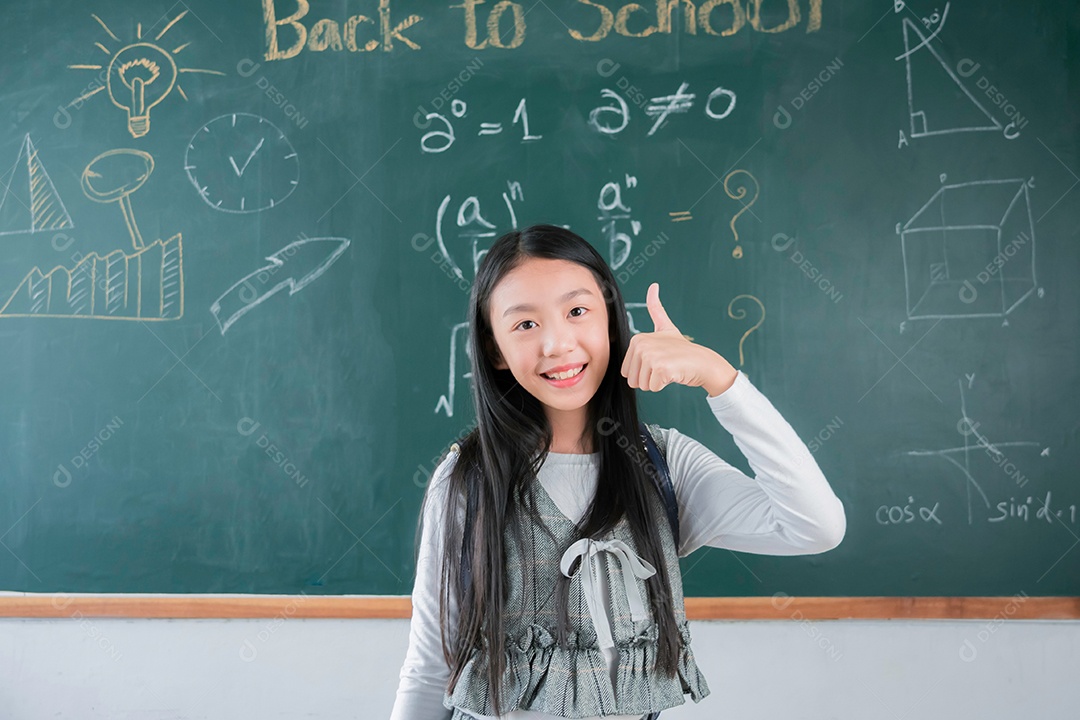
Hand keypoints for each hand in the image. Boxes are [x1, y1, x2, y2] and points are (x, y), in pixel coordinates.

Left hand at [620, 282, 736, 394]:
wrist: (703, 362)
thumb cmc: (682, 349)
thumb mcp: (665, 326)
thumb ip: (656, 308)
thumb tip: (653, 285)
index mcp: (637, 339)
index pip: (627, 371)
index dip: (643, 372)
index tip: (658, 360)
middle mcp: (641, 345)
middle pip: (632, 379)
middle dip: (648, 379)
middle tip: (664, 367)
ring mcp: (650, 356)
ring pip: (641, 384)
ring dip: (655, 382)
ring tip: (668, 369)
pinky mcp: (660, 368)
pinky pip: (653, 387)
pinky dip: (663, 385)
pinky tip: (673, 373)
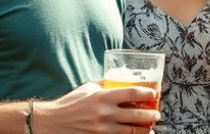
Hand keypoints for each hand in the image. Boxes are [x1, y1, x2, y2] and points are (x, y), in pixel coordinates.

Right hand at [36, 82, 159, 132]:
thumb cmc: (70, 103)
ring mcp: (102, 129)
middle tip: (157, 114)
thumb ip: (105, 85)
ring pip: (131, 131)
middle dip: (151, 115)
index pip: (132, 93)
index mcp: (103, 97)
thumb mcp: (88, 88)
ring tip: (150, 127)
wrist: (52, 123)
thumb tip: (120, 81)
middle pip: (136, 114)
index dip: (147, 93)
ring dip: (144, 129)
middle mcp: (105, 113)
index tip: (154, 94)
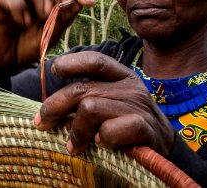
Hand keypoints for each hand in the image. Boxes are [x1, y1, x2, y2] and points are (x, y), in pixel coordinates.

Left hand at [34, 51, 174, 156]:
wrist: (164, 144)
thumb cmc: (126, 122)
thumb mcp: (108, 103)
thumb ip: (85, 98)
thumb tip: (49, 108)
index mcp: (120, 75)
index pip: (94, 60)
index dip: (71, 62)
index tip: (55, 71)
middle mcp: (129, 86)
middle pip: (81, 88)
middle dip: (54, 106)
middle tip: (41, 123)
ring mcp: (136, 106)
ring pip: (90, 108)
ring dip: (75, 131)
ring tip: (73, 146)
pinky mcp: (143, 127)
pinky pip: (109, 129)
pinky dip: (100, 139)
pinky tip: (100, 144)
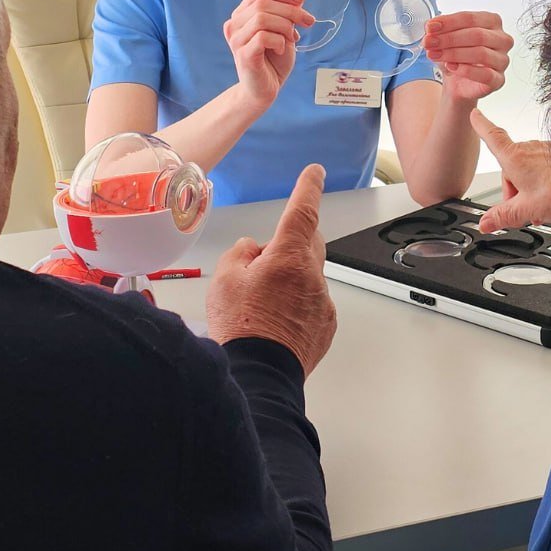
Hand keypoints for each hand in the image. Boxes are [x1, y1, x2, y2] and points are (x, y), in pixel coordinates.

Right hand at [206, 164, 336, 377]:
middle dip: (290, 242)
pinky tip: (274, 322)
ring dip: (290, 279)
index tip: (314, 173)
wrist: (258, 377)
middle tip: (263, 261)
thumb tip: (253, 249)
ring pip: (308, 275)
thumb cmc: (240, 329)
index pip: (303, 210)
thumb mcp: (224, 279)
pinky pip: (313, 302)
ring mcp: (322, 301)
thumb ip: (241, 253)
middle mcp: (312, 275)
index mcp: (288, 256)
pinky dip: (297, 304)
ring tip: (261, 306)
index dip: (308, 187)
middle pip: (308, 242)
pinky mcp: (325, 325)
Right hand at [223, 0, 315, 108]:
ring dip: (285, 26)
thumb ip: (288, 12)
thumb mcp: (285, 31)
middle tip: (308, 22)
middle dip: (290, 10)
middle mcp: (234, 25)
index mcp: (241, 15)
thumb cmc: (274, 60)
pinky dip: (279, 41)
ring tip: (291, 39)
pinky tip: (281, 50)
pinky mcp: (243, 54)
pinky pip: (263, 37)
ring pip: (262, 18)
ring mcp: (236, 40)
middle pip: (261, 3)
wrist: (265, 90)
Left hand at [423, 11, 512, 101]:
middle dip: (449, 38)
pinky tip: (451, 67)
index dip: (449, 22)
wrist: (457, 82)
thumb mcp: (445, 39)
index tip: (430, 27)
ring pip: (481, 53)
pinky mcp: (499, 79)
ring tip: (435, 55)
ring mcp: (502, 60)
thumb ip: (439, 30)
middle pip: (477, 35)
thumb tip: (431, 26)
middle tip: (429, 42)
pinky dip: (465, 70)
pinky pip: (485, 74)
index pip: (471, 18)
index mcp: (492, 22)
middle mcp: (501, 39)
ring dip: (453, 54)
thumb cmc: (456, 57)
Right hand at [470, 109, 550, 231]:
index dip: (480, 125)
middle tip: (525, 207)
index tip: (475, 115)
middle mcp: (529, 148)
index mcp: (514, 157)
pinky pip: (544, 167)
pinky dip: (544, 182)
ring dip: (529, 187)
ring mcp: (546, 150)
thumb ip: (502, 216)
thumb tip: (485, 223)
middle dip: (513, 188)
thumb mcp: (525, 209)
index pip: (491, 135)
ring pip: (528, 169)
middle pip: (510, 167)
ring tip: (543, 205)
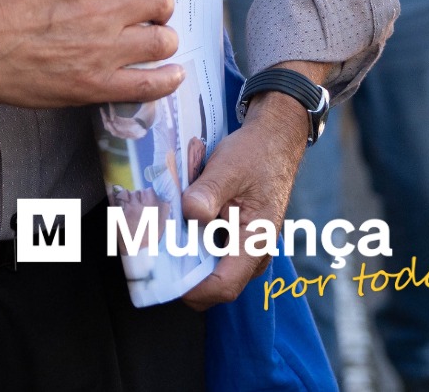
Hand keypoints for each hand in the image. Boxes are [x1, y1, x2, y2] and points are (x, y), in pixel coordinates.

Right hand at [0, 0, 183, 108]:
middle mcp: (102, 10)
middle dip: (159, 4)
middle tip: (150, 10)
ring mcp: (102, 51)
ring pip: (164, 40)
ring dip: (162, 38)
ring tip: (152, 40)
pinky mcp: (95, 85)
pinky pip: (149, 85)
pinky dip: (167, 79)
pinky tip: (171, 73)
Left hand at [178, 74, 316, 309]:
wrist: (274, 139)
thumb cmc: (256, 153)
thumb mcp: (229, 167)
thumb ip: (208, 192)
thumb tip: (188, 213)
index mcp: (257, 241)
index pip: (224, 286)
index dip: (192, 289)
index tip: (163, 275)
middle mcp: (254, 254)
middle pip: (214, 285)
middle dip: (183, 275)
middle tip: (155, 253)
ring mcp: (246, 249)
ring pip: (211, 271)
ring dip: (186, 259)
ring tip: (163, 236)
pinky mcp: (237, 240)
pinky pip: (212, 255)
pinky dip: (192, 246)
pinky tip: (177, 226)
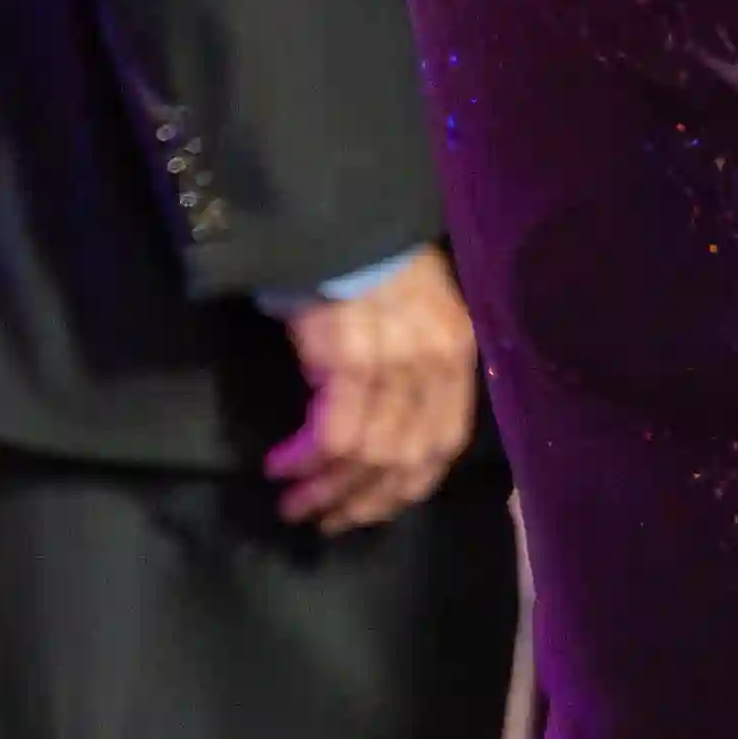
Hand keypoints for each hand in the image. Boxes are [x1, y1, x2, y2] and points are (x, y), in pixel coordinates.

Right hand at [262, 250, 484, 534]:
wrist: (336, 216)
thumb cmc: (368, 263)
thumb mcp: (414, 314)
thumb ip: (415, 368)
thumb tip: (390, 431)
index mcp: (456, 352)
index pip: (446, 440)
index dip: (410, 485)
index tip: (374, 509)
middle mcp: (435, 363)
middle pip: (409, 459)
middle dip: (365, 501)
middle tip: (327, 522)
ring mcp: (394, 363)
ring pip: (369, 456)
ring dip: (327, 490)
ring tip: (295, 505)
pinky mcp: (349, 362)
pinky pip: (332, 435)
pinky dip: (305, 460)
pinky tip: (281, 464)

★ ★ ★ ★

▸ **Assignment**
The required answer is the run of lines above, starting at the line with "pinky mcp: (95, 85)" and ending at the line with "middle dip: (183, 275)", reproduced exactly with both ends.

▸ **Solution**
pinky mcp: (95, 85)
pinky pip: (149, 85)
pinky dip: (167, 79)
pinky tip: (171, 73)
Left hand at [178, 74, 316, 309]:
wrist: (274, 139)
thumb cmc: (256, 153)
thumb mcp: (229, 167)
thumb ip: (208, 192)
thumb tip: (188, 213)
index mcp: (257, 241)
index pip: (224, 286)
index dip: (192, 289)
index tip: (163, 275)
middle mcp: (254, 254)
middle pip: (214, 285)
middle dip: (183, 275)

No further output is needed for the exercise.